罪のゆるしを求めて
(マタイ6:12)
わたしたちに負債のある者をゆるしましたように、わたしたちの負債をもおゆるしください。 (マタイ6:12 )
ここで負債と言っているのは負い目とも訳せるのですが、本来だったら私たちが負わなければならないもの、私たちがいつもとなえている主の祈りではずばり「罪」というようにいいます。私たちは毎日食事をします。そして毎日食事をしなければ生きていけないのとおなじほどに、私たちは毎日ゆるされなければ生きていけない。だから私たちは今日も私たちの負い目を、罪をゆるしてくださいと祈るのです。ドイツの家庭で良く祈られる食卓の祈りに次のようなものがあるそうです。「主よ、私たちになくてならぬものが二つあります。それをあなたのあわれみによって与えてください。日ごとのパンと罪のゆるしを」。日ごとの食物も罪のゆるしも、私たちにとってなくてならないものなのです。
罪のゆるしを求める私
ここでまず私たちが覚えなければならないことは私たちには負い目があるということです。確かに私たちは毎日生きていく中で多くの人たちの愛と忍耐とゆるしとによって支えられています。私たちは謙虚でなければなりません。その意味では多くの人々に赦しを請いながら生きていくべき存在だとも言えます。けれども同時に、実は私たちは神に対して負債を負い、負い目を負い、罪を負っている。きよい神に造られ、神の愛のもとに生きるようにと造られたにも関わらず、神の思いを裏切って生きている。けれども、そんな私たちに神ご自身が近づいて「あなたの罪はゆるされたとおっしゃる。

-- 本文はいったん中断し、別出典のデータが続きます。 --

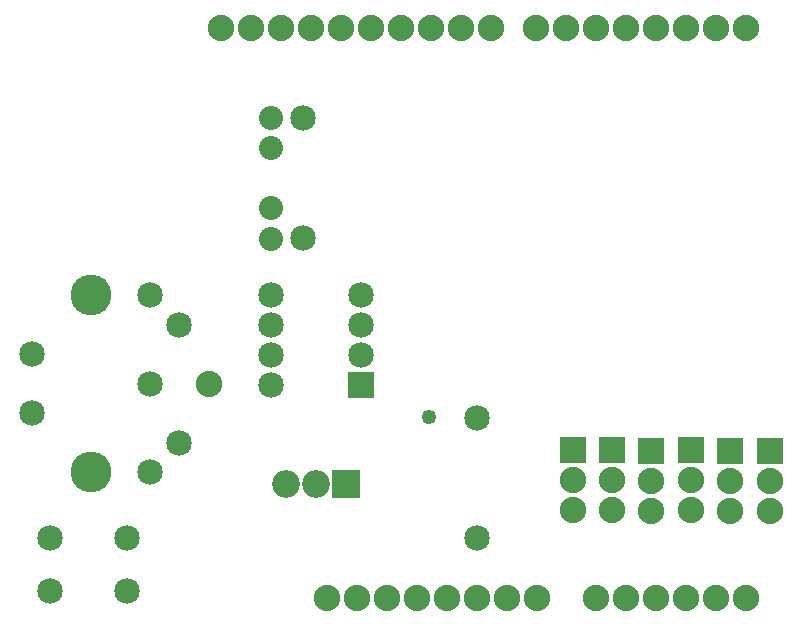
<source format=gts>
G04 MADE WITH FRITZING*
G04 WWW.FRITZING.ORG*
G04 DOUBLE SIDED*
G04 HOLES PLATED*
G04 CONTOUR ON CENTER OF CONTOUR VECTOR*
%ASAXBY*%
%FSLAX23Y23*%
%MOIN*%
%OFA0B0*%
%SFA1.0B1.0*%
%ADD10C,0.088000*%
%ADD11C,0.085000*%
%ADD12C,0.136000*%
%ADD13C,0.080000*%
%ADD14C,0.092000*%
%ADD15C,0.049370*%
%ADD16R,0.088000X0.088000*%
%ADD17R,0.085000X0.085000*%
%ADD18R,0.092000X0.092000*%
%LNMASK1*%
G90*
G70*
G54D10*
X1808Y2004D03*
X1908Y2004D03*
X2008Y2004D03*
X2108Y2004D03*
X2208Y2004D03*
X2308Y2004D03*
X2408Y2004D03*
X2508Y2004D03*
X2009Y104D03*
X2109Y104D03*
X2209Y104D03*
X2309Y104D03*
X2409Y104D03*
X2509Y104D03*
X1113Y105D03*
X1213Y105D03*
X1313Y105D03*
X1413Y105D03*
X1513Y105D03*
X1613Y105D03*
X1713Y105D03*
X1813Y105D03*
X757Y2003D03*
X857Y2003D03*
X957Y2003D03*
X1057Y2003D03*
X1157Y2003D03*
X1257Y2003D03*
X1357Y2003D03*
X1457Y2003D03*
X1557Y2003D03*
X1657Y2003D03*
X2324Y596D03*
X2324Y496D03*
X2324Y396D03*
X2192Y595D03*
X2192Y495D03*
X2192Y395D03*
X2062Y596D03*
X2062Y496D03*
X2062Y396D03*
X1931Y596D03*
X1931Y496D03*
X1931Y396D03*
G54D11*
X521Y1113D03*
X620Y1015D03*
X521Y818D03*
X620Y621D03*
X521Y523D03*
X128Y916D03*
G54D12*
X324Y523D03*
X324Y1113D03*
G54D11*
X128Y719D03*
X446Y126D03*
X190Y126D03*
X446Y303D03*
X190Y303D03*
G54D10*
X720Y817D03*
G54D11*
X1611Y705D03*
X1611Y305D03*
G54D13*
X925Y1604D03*
X925Y1705D03*
X925Y1301D03*
X925Y1402D03*
G54D11*
X1224Y814D03*
X924Y814D03*
X1224Y914D03*
X924Y914D03*
X1224Y1014D03*
X924Y1014D03*
X1224Y1114D03*
X924Y1114D03*
G54D14*
X1175Y485D03*
X1075Y485D03*
X975Y485D03*
G54D11*
X1033Y1304D03*
X1033Y1704D03*
G54D15*
X1451Y707D03*
G54D10*
X2588Y595D03*
X2588Y495D03*
X2588Y395D03*
X2456Y594D03*
X2456Y494D03*
X2456Y394D03*
G54D16*
X2324Y596D03*
X2192Y595D03*
X2062Y596D03*
X1931Y596D03*
G54D17*
X1224Y814D03*
G54D18*
X1175Y485D03*
G54D16*
X2588Y595D03*
X2456Y594D03*
G04 End of Mask1*
M02*
</source>
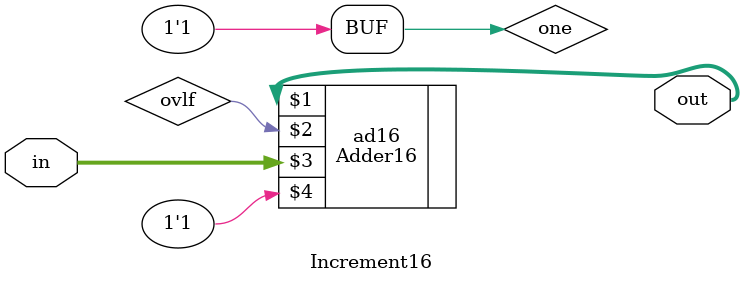
<source format=v>
/* módulo Increment16 */

`ifndef _Increment16_
`define _Increment16_

`include "Adder16.v"

module Increment16(out, in);
    input [15:0] in;
    output [15:0] out;
    wire ovlf, one;
    assign one = 1;

    Adder16 ad16(out, ovlf, in, one);

    // Descrição de conexões internas do módulo

endmodule

`endif

</source>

ゆるすこという言葉には三つの意味があると言われます。第一は忘れてしまうと言うことです。神は忘れてくださる。まるで罪を犯したこともないかのように見てくださる。第二は免除するという意味です。もう一切の責任を問われない。免除されたからです。第三は覆うという意味です。まるで傷口に絆創膏を貼るように、神がその愛をもって私たちの罪をおおってくださった。主は、私たちをゆるすことのために大きな犠牲を払って下さいました。私たちには日々、主のゆるしが必要です。神が与えてくださる恵みの中を日々大胆に歩むものでありたいと思います。